William H. Gates III
Chairman and Chief Software Architect
For me the personal computer revolution started in the mid-1970s, when my friend Paul Allen and I saw a magazine article about the MITS Altair 8800. The Altair was the first build-it-yourself computer kit for hobbyists. For a few hundred dollars, MITS would mail you a few bags of parts and some photocopied instructions. After some careful soldering, you had your own computer, roughly the size of a bread box, with rows of switches and blinking lights.
It wasn't much to look at and it wasn't terribly useful, but it felt like the start of a revolution. Until then computers were used mostly by technicians in air-conditioned rooms. Few people had the opportunity even to see a computer and even fewer got to use one. But the Altair was a computer that people could put on their desks, and what they could do with it was limited only by their imagination—and the modest capabilities of Intel's 8080 microprocessor.
We knew that microprocessors would become cheaper and more powerful, making personal computers increasingly capable. We also knew those computers would need software to make them do useful things. So Paul and I founded a company we called Microsoft that we hoped would meet this need.
Our first product was a version of the BASIC programming language that could run on the Altair. Unlike many other languages available at the time, BASIC was relatively simple to use. After a few minutes of instruction, even a nontechnical person could start writing simple programs. Actually developing this product, however, was not very simple. First, it was challenging to come up with a BASIC that could run in the Altair's limited memory and still leave room for people to write programs. Second, we didn't have an Altair to work with. Only a few prototypes were available at the time.
After writing software that would mimic the Altair's functions on another computer and spending nearly all our spare time writing code—some of it on paper notepads-we managed to create a BASIC that worked. For its time the Altair was a huge success, and thousands of programmers used our software to make it do interesting and useful things. Since then the PC has evolved from a hobbyist's toy into a powerful tool that has transformed how we work, learn, play, and keep in touch. And it has created an industry that employs millions of people and plays a leading role in our global economy.
Computing has made many evolutionary leaps over the decades-from the command line to the graphical user interface, from stand-alone PCs to a globally connected Internet. But we're now seeing an even more fundamental change. We're in what I call the "digital decade," a time when computers are moving beyond being merely useful to becoming an essential part of our everyday lives. Today we use computers for discrete tasks—like doing e-mail and paying bills—but in the years ahead they'll play a key role in almost everything we do.
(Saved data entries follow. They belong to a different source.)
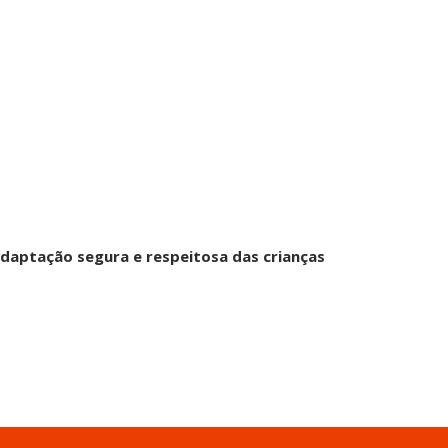
adaptação segura e respeitosa das crianças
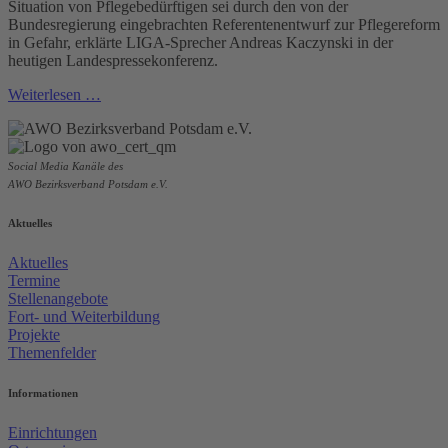
Situation von Pflegebedürftigen sei durch den von der
Bundesregierung eingebrachten Referentenentwurf zur Pflegereform
in Gefahr, erklärte LIGA-Sprecher Andreas Kaczynski in der
heutigen Landespressekonferenz.
Weiterlesen …
Social Media Kanäle des
AWO Bezirksverband Potsdam e.V.
Aktuelles
Aktuelles
Termine
Stellenangebote
Fort- und Weiterbildung
Projekte
Themenfelder
Informationen
Einrichtungen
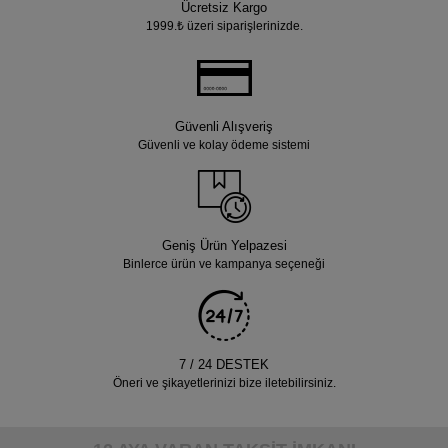
Ücretsiz Kargo
1999.₺ üzeri siparişlerinizde.
Güvenli Alışveriş
Güvenli ve kolay ödeme sistemi
Geniş Ürün Yelpazesi
Binlerce ürün ve kampanya seçeneği
7 / 24 DESTEK
Öneri ve şikayetlerinizi bize iletebilirsiniz.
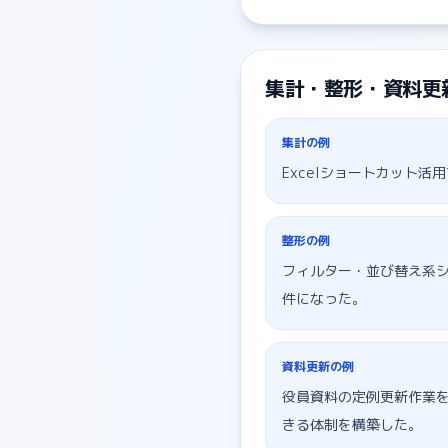
集計・整形・資料更
集計
の例
Excelショートカット
整形
の例
フィルター・並び替え系シ
件になった。
資料更新
の例
役員資料の定例更新作業を
きる体制を構築した。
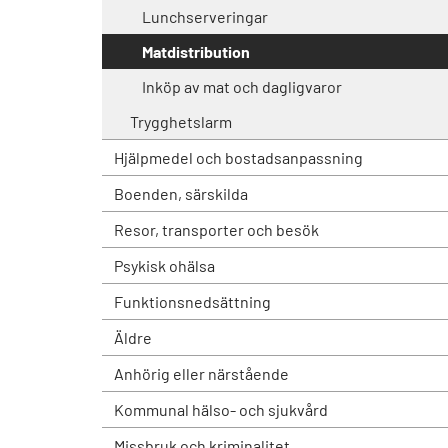
Lunchserveringar
Matdistribution
Inköp av mat och dagligvaror
Trygghetslarm
Hjälpmedel och bostadsanpassning
Boenden, särskilda
Resor, transporter och besök
Psykisk ohälsa
Funktionsnedsättning
Äldre
Anhörig eller närstående
Kommunal hälso- och sjukvård
Missbruk och kriminalitet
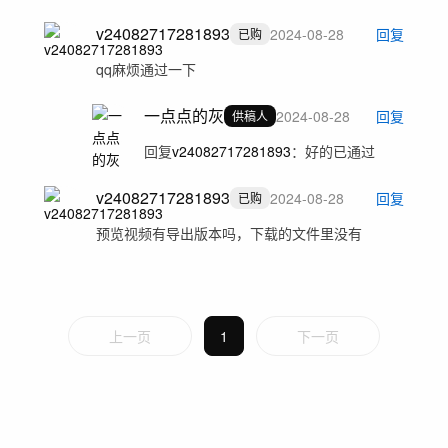
v24082717281893
2024-08-28
回复
已购
qq麻烦通过一下
一点点的灰
2024-08-28
回复
供稿人
回复
v24082717281893
：
好的已通过
v24082717281893
2024-08-28
回复
已购
预览视频有导出版本吗，下载的文件里没有
上一页
1
下一页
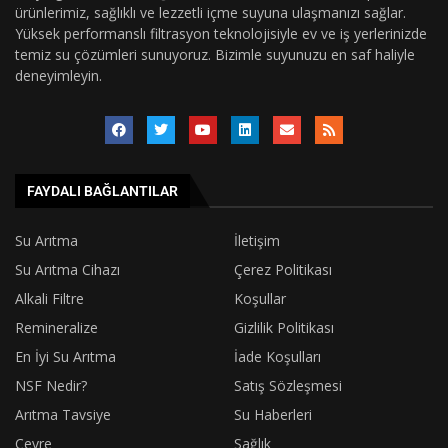
ürünlerimiz, sağlıklı ve lezzetli içme suyuna ulaşmanızı sağlar.
Yüksek performanslı filtrasyon teknolojisiyle ev ve iş yerlerinizde
temiz su çözümleri sunuyoruz. Bizimle suyunuzu en saf haliyle
deneyimleyin.
FAYDALI BAĞLANTILAR
Su Arıtma
İletişim
Su Arıtma Cihazı
Çerez Politikası
Alkali Filtre
Koşullar
Remineralize
Gizlilik Politikası
En İyi Su Arıtma
İade Koşulları
NSF Nedir?
Satış Sözleşmesi
Arıtma Tavsiye
Su Haberleri
Çevre
Sağlık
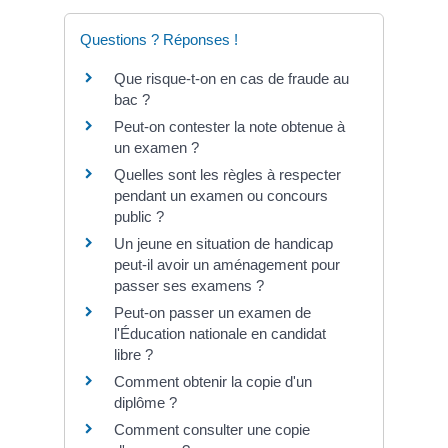
Questions ? Réponses !
Que risque-t-on en cas de fraude au
bac ?
Peut-on contester la note obtenue à
un examen ?
Quelles sont les règles à respecter
pendant un examen ou concours
public ?
Un jeune en situation de handicap
peut-il avoir un aménagement pour
passer ses examens ?
Peut-on passer un examen de
l'Éducation nationale en candidat
libre ?
Comment obtenir la copie d'un
diplôme ?
Comment consulter une copie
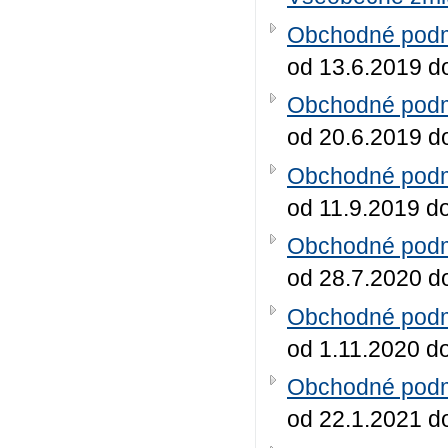
Obchodné podmi
od 13.6.2019 d
Obchodné podmi
od 20.6.2019 d
Obchodné podmi
od 11.9.2019 d
Obchodné podmi
od 28.7.2020 d
Obchodné podmi
od 1.11.2020 d
Obchodné podmi
od 22.1.2021 d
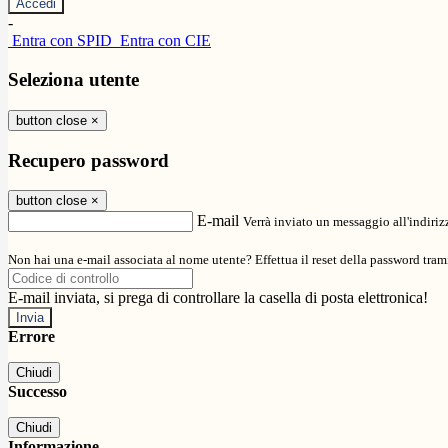
-
Entra con SPID
Entra con CIE
Seleziona utente
button close
×
Recupero password
button close
×
E-mail
Verrà inviato un messaggio all'indirizz
Non hai una e-mail associata al nome utente? Effettua il reset della password tram
E-mail inviata, si prega di controllare la casella di posta elettronica!
Errore
Chiudi
Successo
Chiudi
Informazione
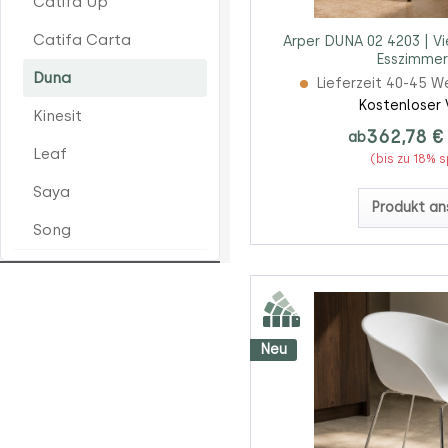
Catifa Up
Catifa Carta
Arper DUNA 02 4203 | Vi
Esszimmer
Duna
Lieferzeit 40-45 W
Kostenloser 
Kinesit
362,78 €
ab
Leaf
(bis zu 18% 
Saya
Produkt an
Song
Neu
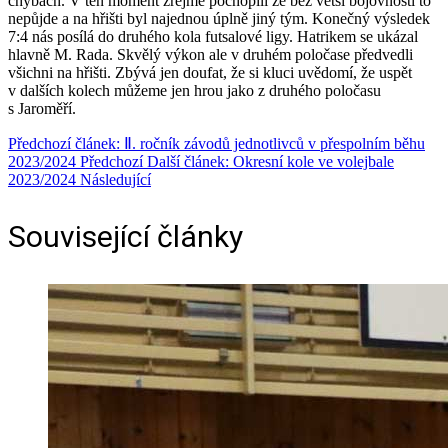
chybách. V ten moment zřejmě pochopili že bez větší bojovnosti to
nepůjde a na hřišti byl najednou úplně jiný tým. Konečný výsledek
7:4 nás posílá do druhého kola futsalové ligy. Hatrikem se ukázal
hlavně M. Rada. Skvělý výkon ale v druhém poločase předvedli
všichni na hřišti. Zbývá jen doufat, že si kluci uvědomí, že uspět
v dalších kolech můžeme jen hrou jako z druhého poločasu
s Jaroměří.
Předchozí článek: Ⅱ. ročník závodů jednotlivců v přespolním běhu
2023/2024
Předchozí
Další článek: Okresní kole ve volejbale
2023/2024
Následující
Související články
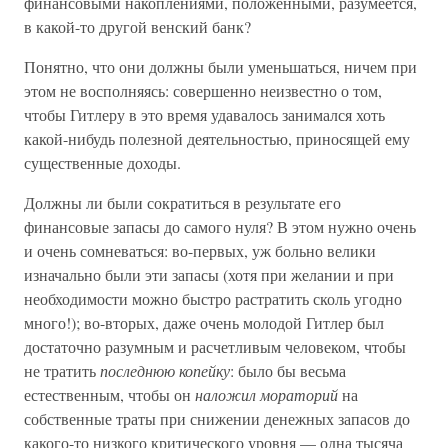
финансовыми накоплениями, положенными, разумеется,
в какой-то другой венский банк?
Понятно, что они должны были уменьшаться, ничем при
этом не восполняясь: совершенно неизвестно о том,
чтобы Гитлеру в это время удавалось занимался хоть
какой-нибудь полезной деятельностью, приносящей ему
существенные доходы.
Должны ли были сократиться в результате его
финансовые запасы до самого нуля? В этом нужно очень
и очень сомневаться: во-первых, уж больно велики
изначально были эти запасы (хотя при желании и при
необходимости можно быстро растратить сколь угодно
много!); во-вторых, даже очень молодой Гитлер был
достаточно разумным и расчетливым человеком, чтобы
не тратить
последнюю копейку
: было бы весьма
естественным, чтобы он
наложил мораторий
на
собственные траты при снижении денежных запасов до
какого-то низкого критического уровня — одна тысяча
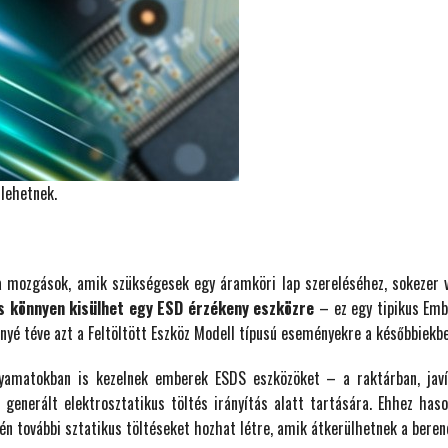
lehetnek.
a mozgások, amik szükségesek egy áramköri lap szereléséhez, sokezer v
és könnyen kisülhet egy ESD érzékeny eszközre
– ez egy tipikus Embe
nyé téve azt a Feltöltött Eszköz Modell típusú eseményekre a későbbiekbe
amatokban is kezelnek emberek ESDS eszközöket – a raktárban, javítá
generált elektrosztatikus töltés irányítás alatt tartására. Ehhez has
n további sztatikus töltéseket hozhat létre, amik átkerülhetnek a beren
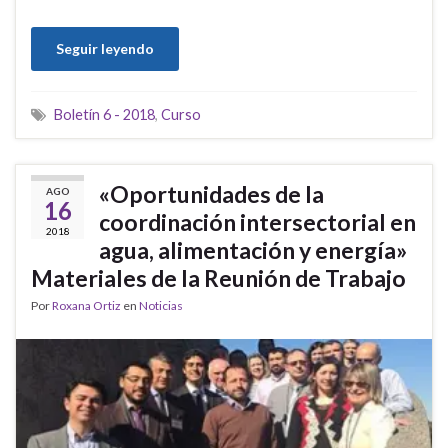
Seguir leyendo
Boletín 6 - 2018
,
Curso
«Oportunidades de la
AGO
16
coordinación intersectorial en
2018
agua, alimentación y energía»
Materiales de la Reunión de Trabajo
Por
Roxana Ortiz
en
Noticias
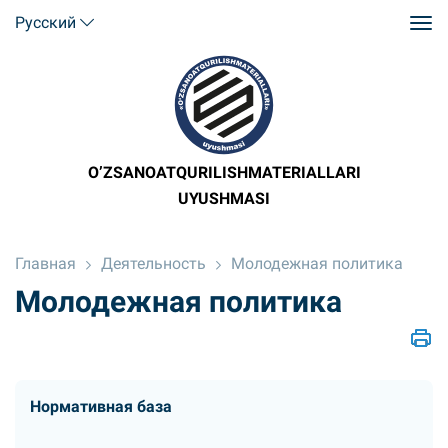
Русский
O’ZSANOATQURILISHMATERIALLARI
UYUSHMASI
Главная
Деятельность
Молодежная политика
Молодежная политика
Нормативная база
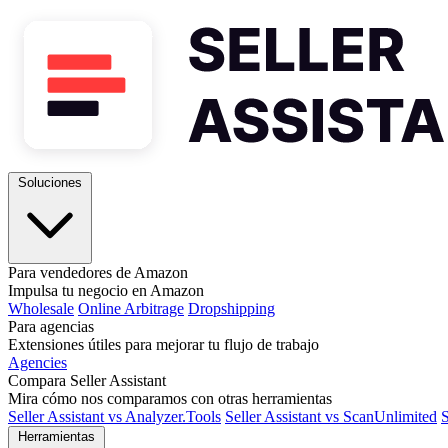
Soluciones
Para vendedores de Amazon
Impulsa tu negocio en Amazon
Wholesale
Online Arbitrage
Dropshipping
Para agencias
Extensiones útiles para mejorar tu flujo de trabajo
Agencies
Compara Seller Assistant
Mira cómo nos comparamos con otras herramientas
Seller Assistant vs Analyzer.Tools
Seller Assistant vs ScanUnlimited
S
Herramientas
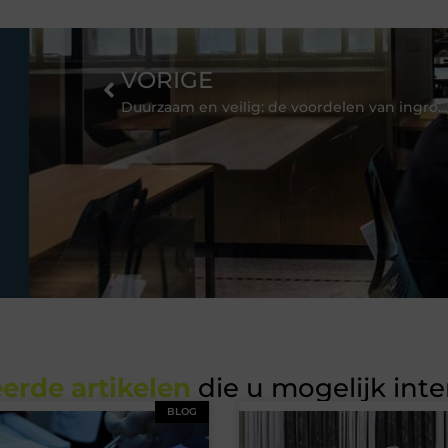
VORIGE
Duurzaam en veilig: de voordelen van inground trampolines
erde artikelen
die u mogelijk int
BLOG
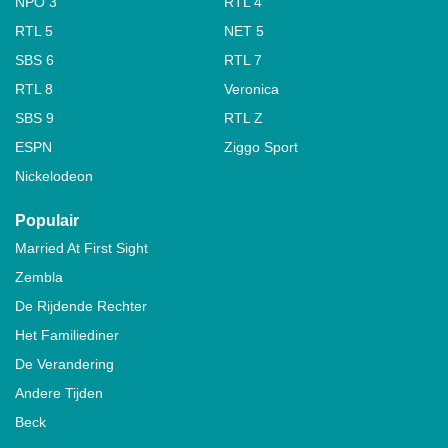
NPO 3
RTL 4
RTL 5
NET 5
SBS 6
RTL 7
RTL 8
Veronica
SBS 9
RTL Z
ESPN
Ziggo Sport
Nickelodeon
Populair
Married At First Sight
Zembla
De Rijdende Rechter
Het Familiediner
De Verandering
Andere Tijden
Beck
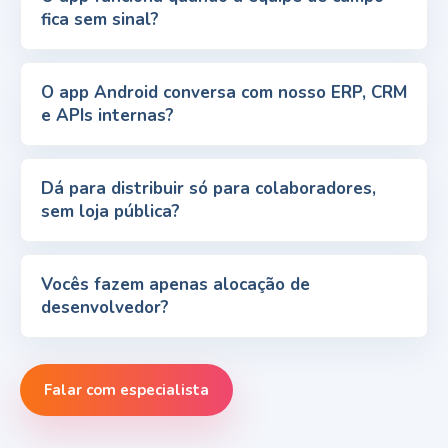
fica sem sinal?
O app Android conversa com nosso ERP, CRM
e APIs internas?
Dá para distribuir só para colaboradores,
sem loja pública?
Vocês fazem apenas alocação de
desenvolvedor?
Falar com especialista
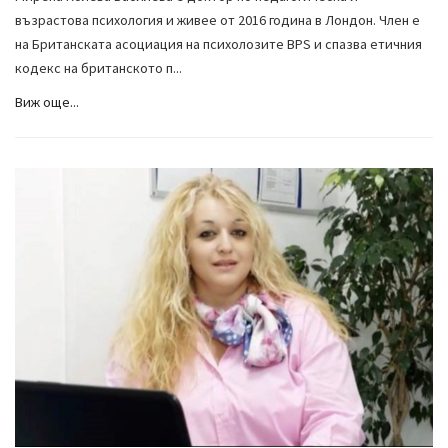
възрастова психология и живее от 2016 година в Лондон. Член е
на Британската асоциация на психолозите BPS и спазва етичния
кодекс на британското п...
Виж още...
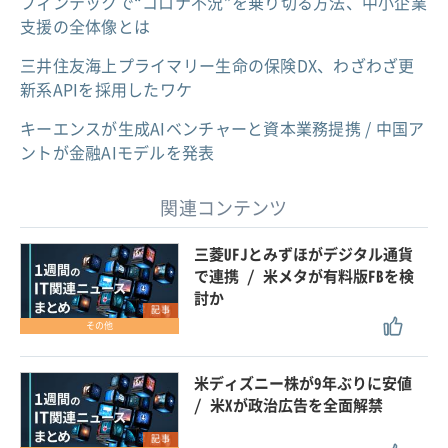
フィンテックで“コロナ不況”を乗り切る方法、中小企業
支援の全体像とは
三井住友海上プライマリー生命の保険DX、わざわざ更
新系APIを採用したワケ
キーエンスが生成AIベンチャーと資本業務提携 / 中国ア
ントが金融AIモデルを発表
関連コンテンツ
三菱UFJとみずほがデジタル通貨
で連携 / 米メタが有料版FBを検
討か
記事
その他
米ディズニー株が9年ぶりに安値
/ 米Xが政治広告を全面解禁
記事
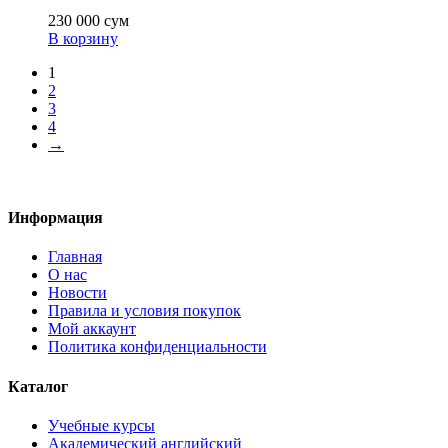
230 000
сум
В корзину
1
2
3
4
→
Информация
Главная
О нас
Новости
Правила и условия покупок
Мой аккаунт
Политика конфиденциальности
Каталог
Учебные курсы
Академический английский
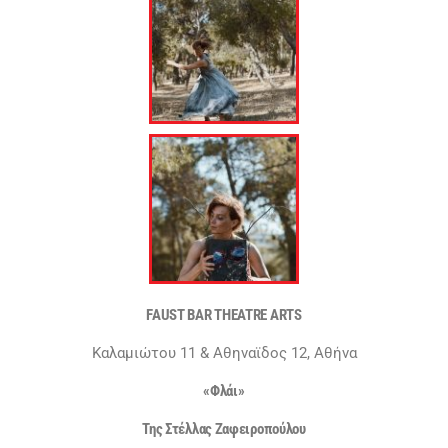
FAUST BAR THEATRE ARTS
Καλαμιώτου 11 & Αθηναϊδος 12, Αθήνα
«Φλάι»
Της Στέλλας Ζαφειροπούλου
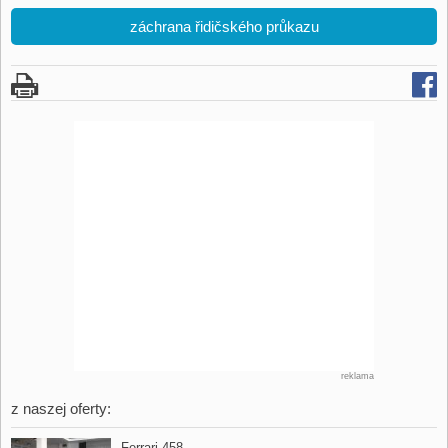
záchrana řidičského průkazu
reklama
z naszej oferty:
Ferrari 458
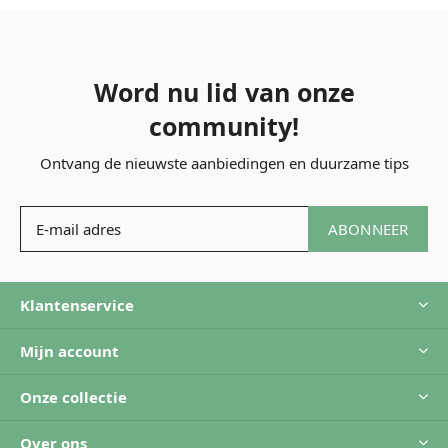
Word nu lid van onze
community!
Ontvang de nieuwste aanbiedingen en duurzame tips
ABONNEER
Klantenservice
Mijn account
Onze collectie
Over ons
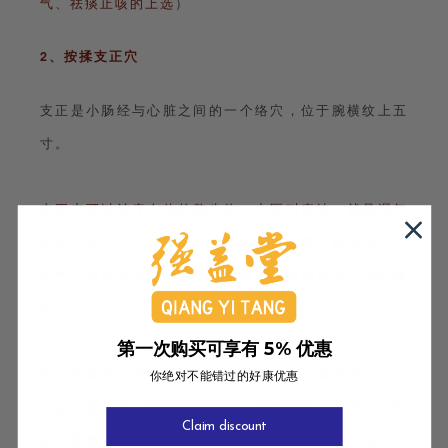
气、祛痰止咳的上选
）
2、按揉支正穴
支正是小肠经与心脏之间的一个络穴，位于腕横纹上五
寸。
支正穴可以治疗人体的赘生物，中医叫痰结，就是湿气
结在一起了，叫痰湿所结。
或有气郁之症，就是生了一
些气，体内的痰湿凝结成赘生物。脂肪瘤也是人体的痰
结。
第一次购买可享有 5% 优惠
通过按摩支正穴，可以化解这些赘生物。因为支正穴可
你绝对不能错过的好康优惠
以从心脏吸取一些血液和能量，然后冲击小肠经，小肠
Claim discount
的功能增强了，
痰湿能够被及时的化解掉
，就不会产生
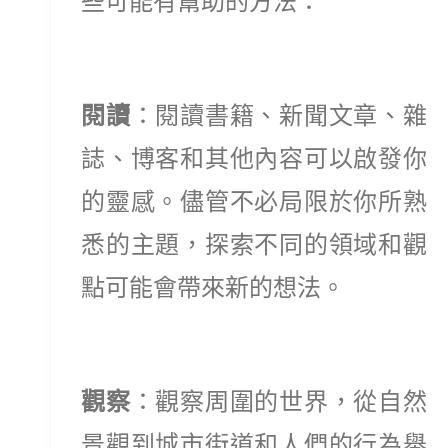
些可能有幫助的方法：
閱讀
：閱讀書籍、新聞文章、雜
誌、博客和其他內容可以啟發你
的靈感。儘管不必局限於你所熟
悉的主題，探索不同的領域和觀
點可能會帶來新的想法。
觀察
：觀察周圍的世界，從自然
景觀到城市街道和人們的行為舉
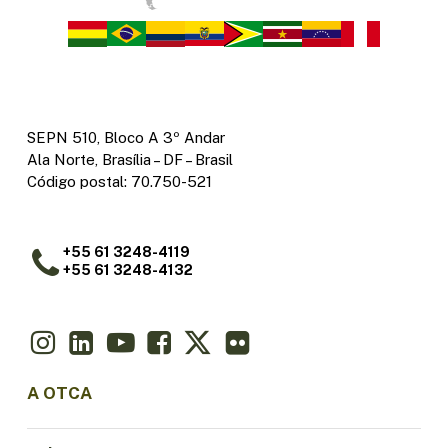
SEPN 510, Bloco A 3º Andar
Ala Norte, Brasília – DF – Brasil
Código postal: 70.750-521
+55 61 3248-4119
+55 61 3248-4132
A OTCA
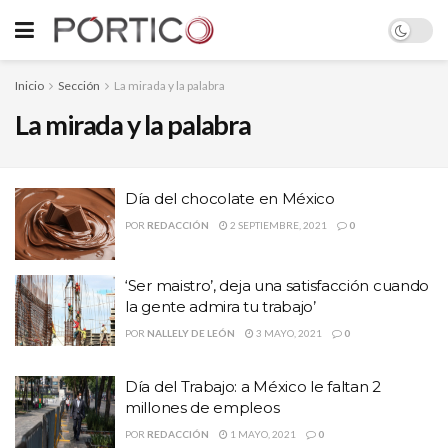
Inicio
Sección
La mirada y la palabra
La mirada y la palabra
Día del chocolate en México
POR
REDACCIÓN
2 SEPTIEMBRE, 2021
0
‘Ser maistro’, deja una satisfacción cuando
la gente admira tu trabajo’
POR
NALLELY DE LEÓN
3 MAYO, 2021
0
Día del Trabajo: a México le faltan 2
millones de empleos
POR
REDACCIÓN
1 MAYO, 2021
0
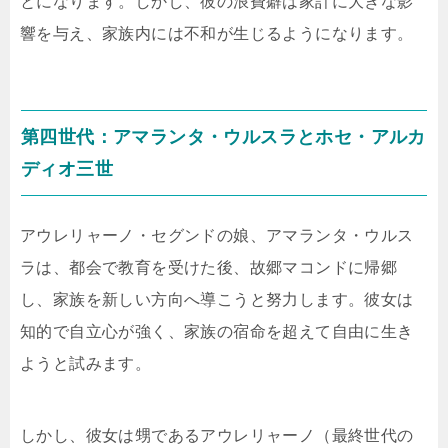
とになります。しかし、彼の浪費癖は家計に大きな影
響を与え、家族内には不和が生じるようになります。
第四世代：アマランタ・ウルスラとホセ・アルカ
ディオ三世
アウレリャーノ・セグンドの娘、アマランタ・ウルス
ラは、都会で教育を受けた後、故郷マコンドに帰郷
し、家族を新しい方向へ導こうと努力します。彼女は
知的で自立心が強く、家族の宿命を超えて自由に生き
ようと試みます。
しかし、彼女は甥であるアウレリャーノ（最終世代の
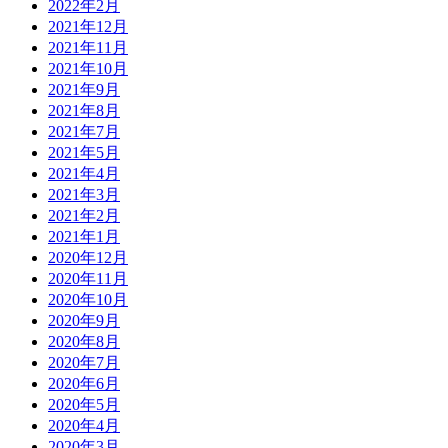
2022年2月
2021年12月
2021年11月
2021年10月
2021年9月
2021年8月
2021年7月
2021年5月
2021年4月
2021年3月
2021年2月
2021年1月
2020年12月
2020年11月
2020年10月
2020年9月
2020年8月
2020年7月
2020年6月
2020年5月
2020年4月
2020年3月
We'll rely on them to run our lives and businesses. We'll want them to keep us informed and entertained. We'll expect them to be wherever we need them. It will be an era of truly personal computing.
Many of our early dreams for the PC have already come true. They can recognize speech and handwriting, create realistic animation, and enable people to collaborate, communicate, and find information around the world. But we've barely scratched the surface of the PC's potential, and I'm incredibly excited about the amazing innovations that are just over the horizon.